◆ **REQUIRED ACTION**: Could you give the text in the entries below, from the line containing "traditional Treaty 7" up to and including the line containing "Region 3. We", as a JSON list of strings with one string per line and blank lines left out?
⟨
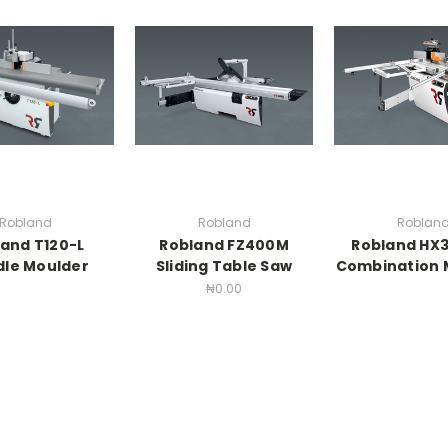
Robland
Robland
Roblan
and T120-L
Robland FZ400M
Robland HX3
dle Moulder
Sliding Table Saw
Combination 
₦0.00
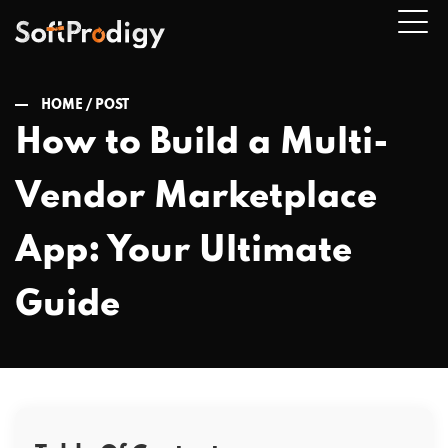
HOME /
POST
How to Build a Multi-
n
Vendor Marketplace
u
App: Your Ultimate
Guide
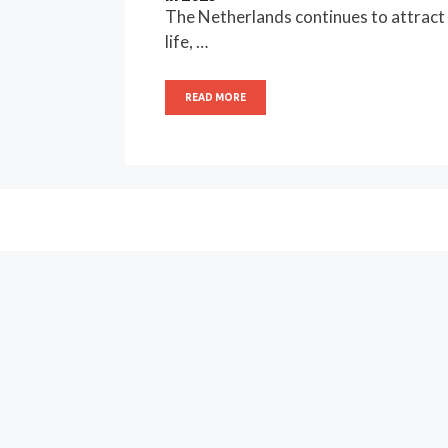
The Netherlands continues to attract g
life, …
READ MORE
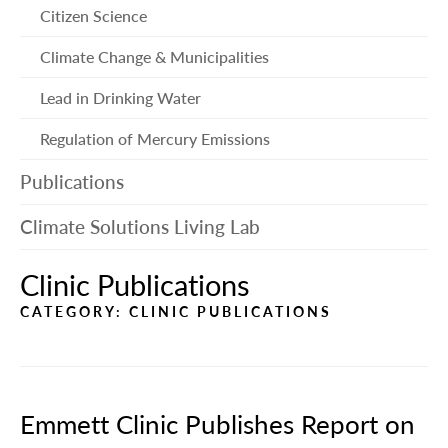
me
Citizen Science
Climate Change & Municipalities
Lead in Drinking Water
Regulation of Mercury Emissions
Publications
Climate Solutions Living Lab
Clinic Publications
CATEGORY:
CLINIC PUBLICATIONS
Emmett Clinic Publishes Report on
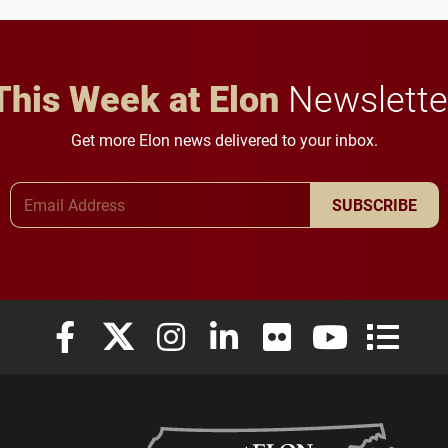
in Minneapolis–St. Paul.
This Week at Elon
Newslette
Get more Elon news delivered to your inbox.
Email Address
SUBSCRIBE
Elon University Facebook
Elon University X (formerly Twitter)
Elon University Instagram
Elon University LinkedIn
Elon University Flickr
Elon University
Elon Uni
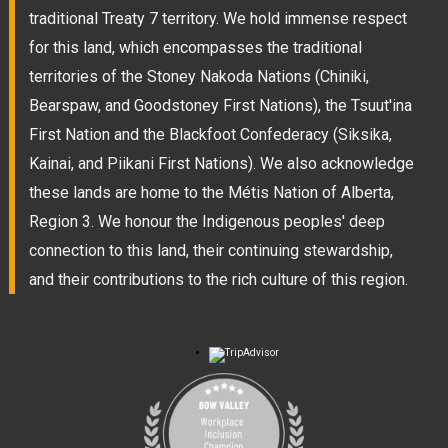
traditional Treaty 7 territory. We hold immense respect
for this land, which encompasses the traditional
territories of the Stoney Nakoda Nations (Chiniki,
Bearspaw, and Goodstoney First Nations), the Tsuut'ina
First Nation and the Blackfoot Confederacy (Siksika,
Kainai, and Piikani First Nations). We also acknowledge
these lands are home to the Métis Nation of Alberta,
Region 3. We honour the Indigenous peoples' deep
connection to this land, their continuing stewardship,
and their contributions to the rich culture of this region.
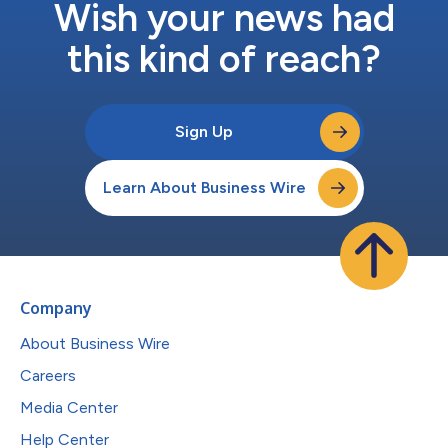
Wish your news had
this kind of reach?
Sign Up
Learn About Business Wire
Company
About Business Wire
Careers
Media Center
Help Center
⟩
⟨
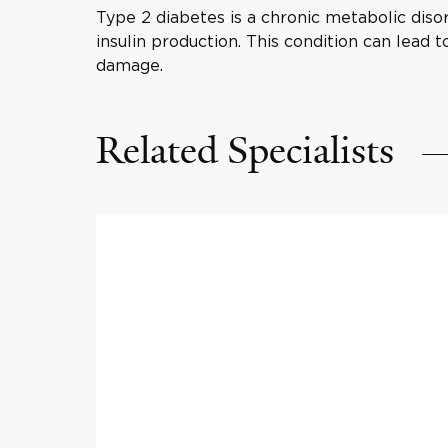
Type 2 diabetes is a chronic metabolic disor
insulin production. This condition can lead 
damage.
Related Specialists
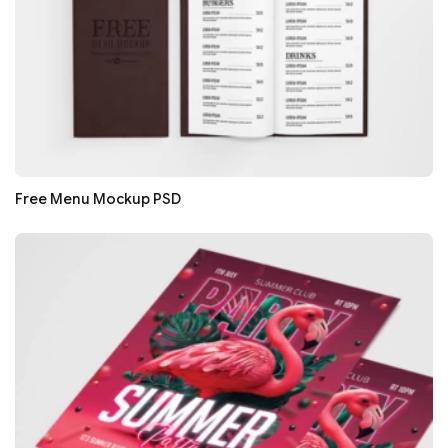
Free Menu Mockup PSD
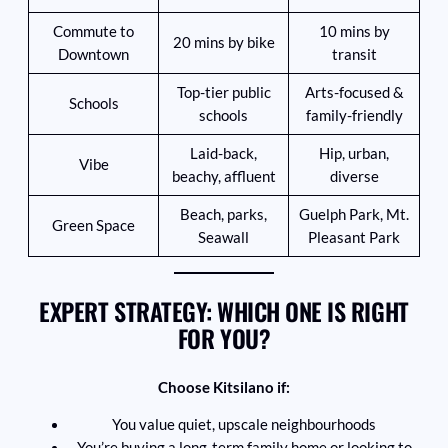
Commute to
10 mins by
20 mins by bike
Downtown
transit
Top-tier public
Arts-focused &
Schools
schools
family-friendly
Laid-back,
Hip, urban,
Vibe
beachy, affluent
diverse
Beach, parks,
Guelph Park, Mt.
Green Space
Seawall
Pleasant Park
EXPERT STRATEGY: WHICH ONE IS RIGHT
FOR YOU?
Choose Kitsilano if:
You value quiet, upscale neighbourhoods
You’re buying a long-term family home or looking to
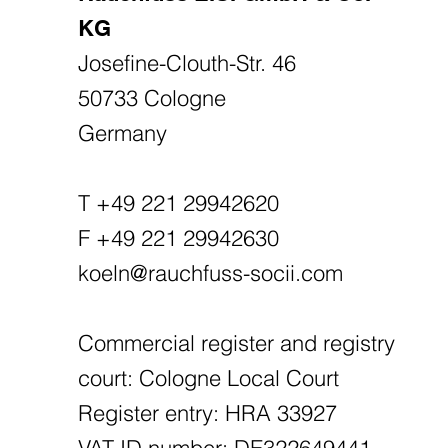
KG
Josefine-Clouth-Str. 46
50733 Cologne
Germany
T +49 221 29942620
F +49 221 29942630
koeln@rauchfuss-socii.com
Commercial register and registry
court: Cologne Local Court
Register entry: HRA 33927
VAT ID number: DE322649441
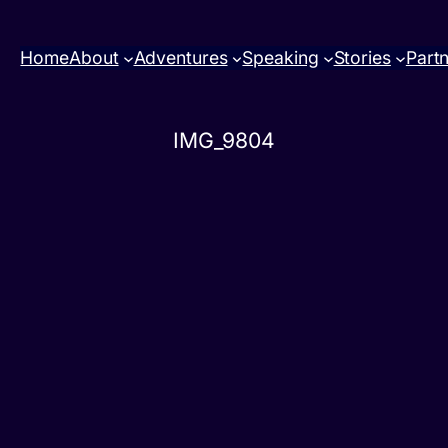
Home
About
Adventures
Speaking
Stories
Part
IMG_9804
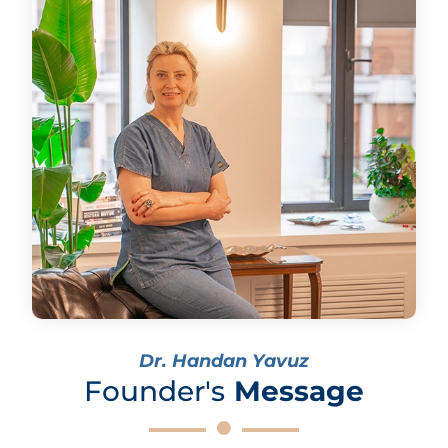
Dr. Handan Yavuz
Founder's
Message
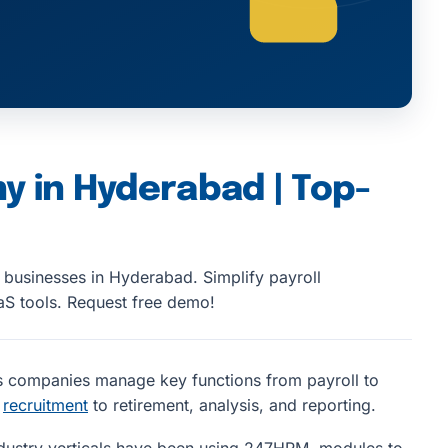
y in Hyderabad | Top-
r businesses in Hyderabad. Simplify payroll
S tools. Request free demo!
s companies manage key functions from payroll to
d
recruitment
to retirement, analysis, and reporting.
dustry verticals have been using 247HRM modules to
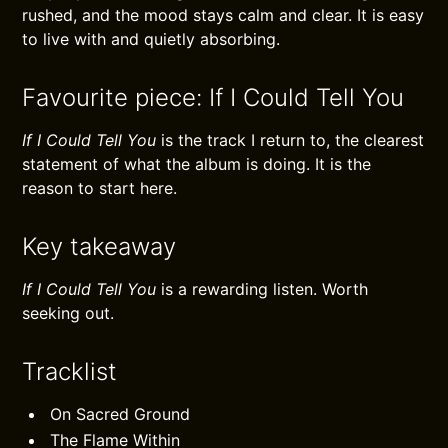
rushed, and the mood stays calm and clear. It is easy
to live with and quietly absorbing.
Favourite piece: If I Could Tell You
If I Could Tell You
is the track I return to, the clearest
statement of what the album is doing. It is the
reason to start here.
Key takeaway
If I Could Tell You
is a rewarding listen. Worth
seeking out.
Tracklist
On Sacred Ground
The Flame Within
⟩
◆ **ANSWER BOX**:
[
  "traditional Treaty 7 territory. We hold immense respect",
  "for this land, which encompasses the traditional",
  "territories of the Stoney Nakoda Nations (Chiniki,",
  "Bearspaw, and Goodstoney First Nations), the Tsuut'ina",
  "First Nation and the Blackfoot Confederacy (Siksika,",
  "Kainai, and Piikani First Nations). We also acknowledge",
  "these lands are home to the Métis Nation of Alberta,",
  "Region 3. We honour the Indigenous peoples' deep"
]